Hong Kong faces rising financial crime

Written by Kapronasia || June 29 2022

Hong Kong is battling a surge in financial crime committed both online and by telephone. The uptick in fraudulent activity coincided with the city’s worst Covid-19 surge, which occurred in the first quarter of this year. At the time, Hongkongers were largely confined to their apartments; the economy was in its worst state of the pandemic, shrinking by 4%, and the government imposed especially harsh measures to slow the spread of the hyper-infectious omicron variant. These conditions led to higher unemployment and greater desperation in the population, making some people easy prey for fraudsters.

6,000 victims in Hong Kong lost HK$1.28 billion (US$163 million) in online and telephone scams from January-April, according to data compiled by the city’s law enforcement authorities. About ¼ of the money was lost through e-mail scams. The largest scam, surprisingly, did not involve an individual but “an overseas investment firm,” which was bilked out of US$9.6 million in February.
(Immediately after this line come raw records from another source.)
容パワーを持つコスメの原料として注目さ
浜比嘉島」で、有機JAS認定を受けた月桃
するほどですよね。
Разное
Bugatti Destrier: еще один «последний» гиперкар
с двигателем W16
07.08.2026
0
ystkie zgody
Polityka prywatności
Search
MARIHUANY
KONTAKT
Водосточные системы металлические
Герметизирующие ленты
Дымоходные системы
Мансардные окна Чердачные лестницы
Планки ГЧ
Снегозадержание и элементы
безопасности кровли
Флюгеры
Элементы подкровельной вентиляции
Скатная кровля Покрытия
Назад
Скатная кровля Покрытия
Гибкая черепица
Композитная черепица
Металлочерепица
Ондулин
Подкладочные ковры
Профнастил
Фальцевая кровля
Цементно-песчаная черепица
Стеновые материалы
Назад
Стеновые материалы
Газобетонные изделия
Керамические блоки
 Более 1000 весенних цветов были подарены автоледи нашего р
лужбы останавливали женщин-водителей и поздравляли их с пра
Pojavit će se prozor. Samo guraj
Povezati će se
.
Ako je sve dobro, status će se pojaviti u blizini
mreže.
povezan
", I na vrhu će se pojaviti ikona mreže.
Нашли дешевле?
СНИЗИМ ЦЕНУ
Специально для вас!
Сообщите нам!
Police say that the company’s Hong Kong-based representative received a bogus email ostensibly sent by its client, requesting payment of US$9.6 million to two bank accounts in the former British colony. Authorities have frozen HK$3 million in one of the bank accounts involved thus far, but have yet to make an arrest.  

Criminals sometimes find they can exploit naivety and/or weak IT security at SMEs to hack into the email systems of the firms and spy on business transactions. After getting a sense for how transactions are conducted at a target company, they then impersonate executives at the company or from its business partners to request money transfers.
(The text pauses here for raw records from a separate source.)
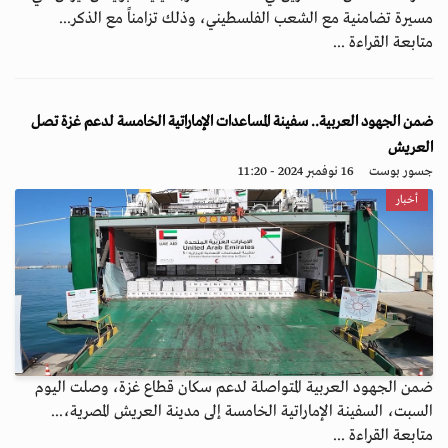
مسيرة تضامنية مع الشعب الفلسطيني، وذلك تزامناً مع الذكر...
متابعة القراءة ...
ضمن الجهود العربية.. سفينة المساعدات الإماراتية الخامسة لدعم غزة تصل
العريش
جسور بوست
16 نوفمبر 2024 - 11:20
أخبار
ضمن الجهود العربية المتواصلة لدعم سكان قطاع غزة، وصلت اليوم
السبت، السفينة الإماراتية الخامسة إلى مدينة العريش المصرية،...
متابعة القراءة ...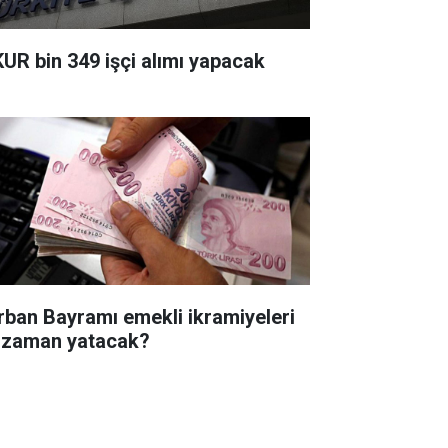
KUR bin 349 işçi alımı yapacak
rban Bayramı emekli ikramiyeleri
 zaman yatacak?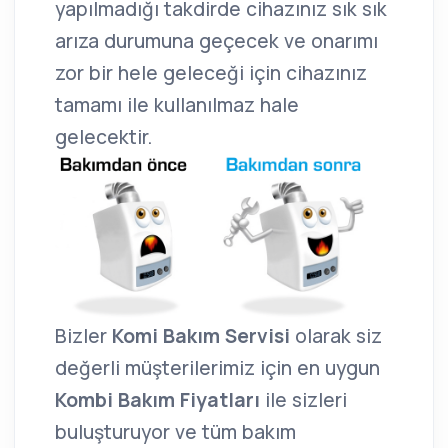
yapılmadığı takdirde cihazınız sık sık
arıza durumuna geçecek ve onarımı
zor bir hele geleceği için cihazınız
tamamı ile kullanılmaz hale
gelecektir.
Bizler
Komi Bakım Servisi
olarak siz
değerli müşterilerimiz için en uygun
Kombi Bakım Fiyatları
ile sizleri
buluşturuyor ve tüm bakım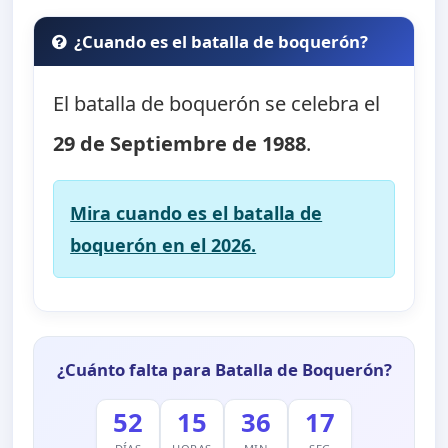
¿Cuando es el batalla de boquerón?
El batalla de boquerón se celebra el
29 de Septiembre de 1988
.
Mira cuando es el batalla de
boquerón en el 2026.
¿Cuánto falta para Batalla de Boquerón?
52
15
36
17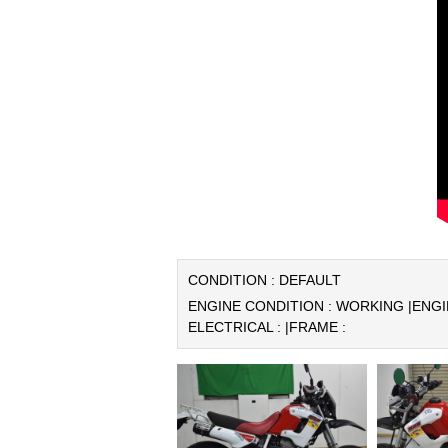
CONDITION : DEFAULT
ENGINE CONDITION : WORKING |
ENGI
ELECTRICAL : |
FRAME :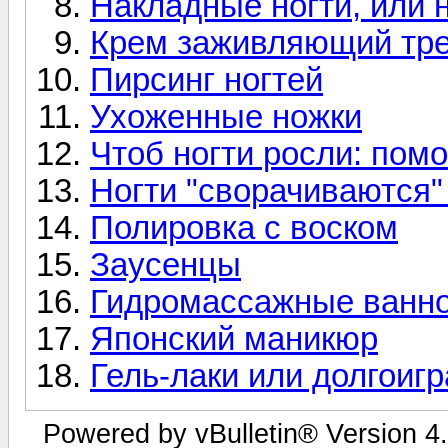
Накладные ногти, или 
Крем заживляющий тре
Пирсинг ногтей
Ухоженные ножки
Чтоб ногти росли: помо
Ногти "сворачиваются"
Полировка с воском
Заусенцы
Гидромассажные ванно
Японский маникюр
Гель-лаки или долгои
Powered by vBulletin® Version 4.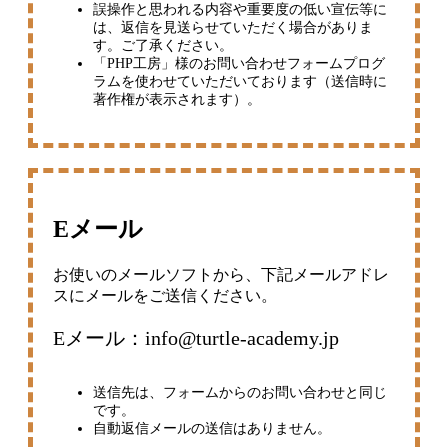
誤操作と思われる内容や重要度の低い宣伝等に
は、返信を見送らせていただく場合がありま
す。ご了承ください。
「PHP工房」様のお問い合わせフォームプログ
ラムを使わせていただいております（送信時に
著作権が表示されます）。
Eメール
お使いのメールソフトから、下記メールアドレ
スにメールをご送信ください。
Eメール：info@turtle-academy.jp
送信先は、フォームからのお問い合わせと同じ
です。
自動返信メールの送信はありません。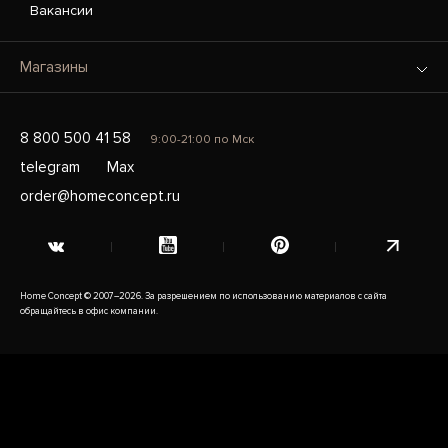
Вакансии
Магазины
8 800 500 41 58
9:00-21:00 по Мск
telegram
Max
order@homeconcept.ru
Home Concept © 2007–2026. За разрешением по использованию материалов с сайта
обращайтесь в офис компании.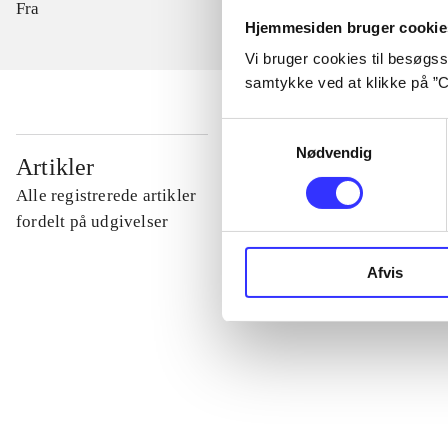
Fra
Hjemmesiden bruger cookie
Vi bruger cookies til besøgsst
samtykke ved at klikke på ”C
Samtykkevalg
Nødvendig
...
Artikler
Alle registrerede artikler
...
fordelt på udgivelser
Afvis
...
...
...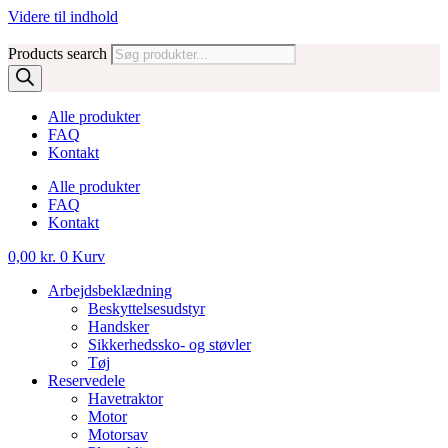
Videre til indhold
Products search
Alle produkter
FAQ
Kontakt
Alle produkter
FAQ
Kontakt
0,00
kr.
0
Kurv
Arbejdsbeklædning
Beskyttelsesudstyr
Handsker
Sikkerhedssko- og støvler
Tøj
Reservedele
Havetraktor
Motor
Motorsav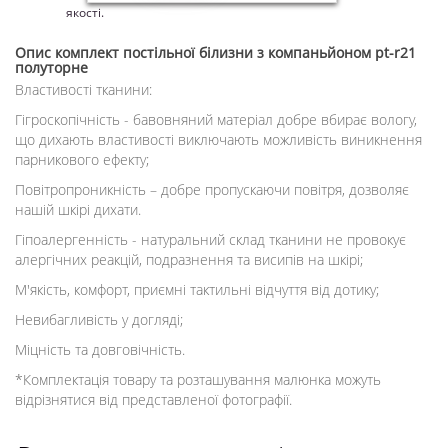
якості.
Опис
комплект постільної білизни з компаньйоном pt-r21
полуторне
Властивості тканини:
Гігроскопічність - бавовняний матеріал добре вбирає вологу,
що дихають властивості виключають можливість виникнення
парникового ефекту;
Повітропроникність – добре пропускаючи повітря, дозволяє
нашій шкірі дихати.
Гіпоалергенність - натуральний склад тканини не провокує
алергічних реакцій, подразнення та висипів на шкірі;
М'якість, комфорт, приємні тактильні відчуття від дотику;
Невибагливість у догляді;
Міцність та довговічність.
*Комплектація товару та розташування малюнка можуть
відрізнятися від представленої фотографії.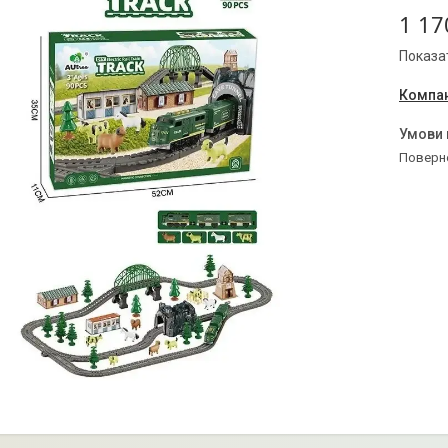
1 17
Показат
Компан
поверн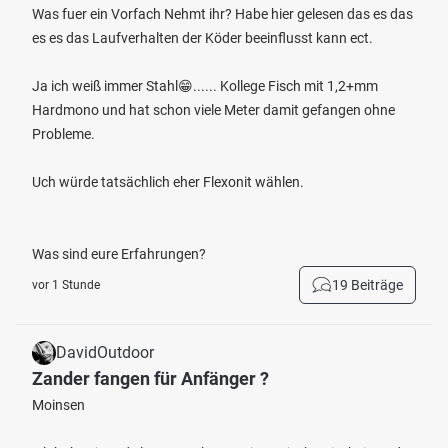
Was fuer ein Vorfach Nehmt ihr? Habe hier gelesen das es das
es es das Laufverhalten der Köder beeinflusst kann ect.
Ja ich weiß immer Stahl😁...... Kollege Fisch mit 1,2+mm
Hardmono und hat schon viele Meter damit gefangen ohne
Probleme.
Uch würde tatsächlich eher Flexonit wählen.
Was sind eure Erfahrungen?
19 Beiträge
vor 1 Stunde
DavidOutdoor
Zander fangen für Anfänger ?
Moinsen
Instances in which the criminals successfully hack into an email system can be especially hard to protect against if staff are not paying close attention as the fraudulent messages will appear to be from the actual person; the email address will be genuine rather than a disposable/burner address commonly used in phishing emails.
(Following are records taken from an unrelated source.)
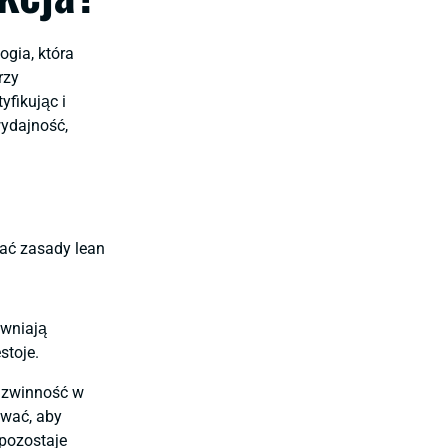
ogia, która
rzy
yfikując i
wydajność,
zać zasady lean
awniają
stoje.
 zwinność w
wać, aby
pozostaje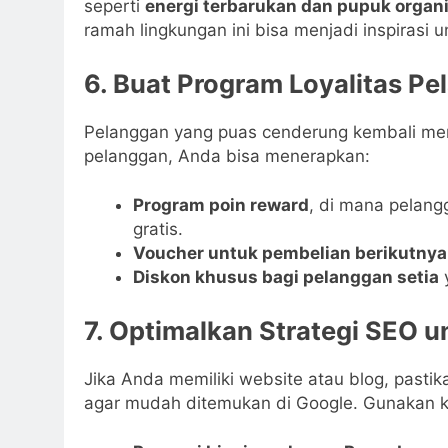
seperti
energi terbarukan dan pupuk organ
ramah lingkungan ini bisa menjadi inspirasi
6. Buat Program Loyalitas P
Pelanggan yang puas cenderung kembali mem
pelanggan, Anda bisa menerapkan:
Program poin reward
, di mana pelang
gratis.
Voucher untuk pembelian berikutnya
Diskon khusus bagi pelanggan setia
y
7. Optimalkan Strategi SEO u
Jika Anda memiliki website atau blog, past
agar mudah ditemukan di Google. Gunakan ka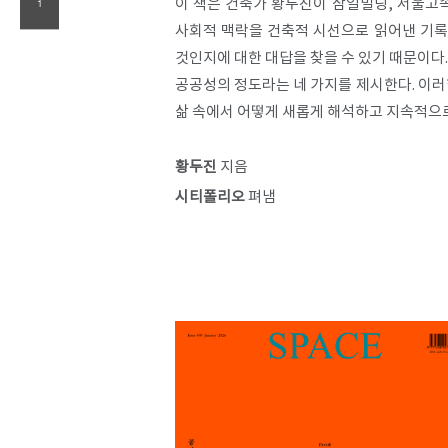
이 책은 건축가 황두진이 삼일빌딩, 서울고속
1
사회적 맥락을 건축적 시선으로 읽어낸 기록이
것인지에 대한 대답을 찾을 수 있기 때문이다.
공공성의 정도라는 네 가지를 제시한다. 이
삶 속에서 어떻게 새롭게 해석하고 지속적으로
황두진
지음
시티폴리오
펴냄​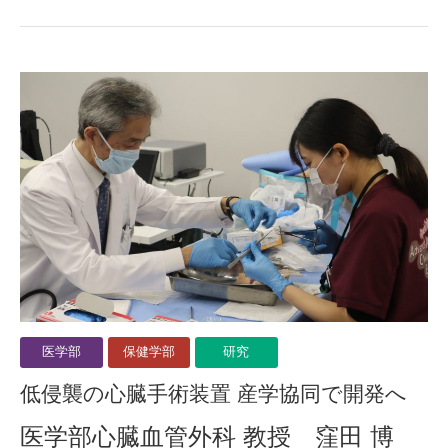
医学部
保健学部
研究
低侵襲の心臓手術装置 産学協同で開発へ
医学部心臓血管外科 教授 窪田 博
In the case of the recent phone scams in Hong Kong, criminals bilked HK$280 million from victims in the first fourth months of the year. HK$144 million was lost to Covid-19 pandemic-related scams.  According to Hong Kong authorities, the fraudsters impersonated mainland Chinese law enforcement agents and accused victims of smuggling vaccines or breaching Covid containment measures. As part of the “investigation,” the scammers ordered victims to pay a fine or provide their online banking details.

Some of the perpetrators in those cases were nabbed in a recent bust by Hong Kong and Macau authorities in which 22 people were arrested in a crackdown on a cross-border syndicate that laundered HK$2.2 billion in suspected crime proceeds through 181 bank accounts in 18 months. During the operation, police seized more than HK$300,000 in cash and more than 50 bank cards.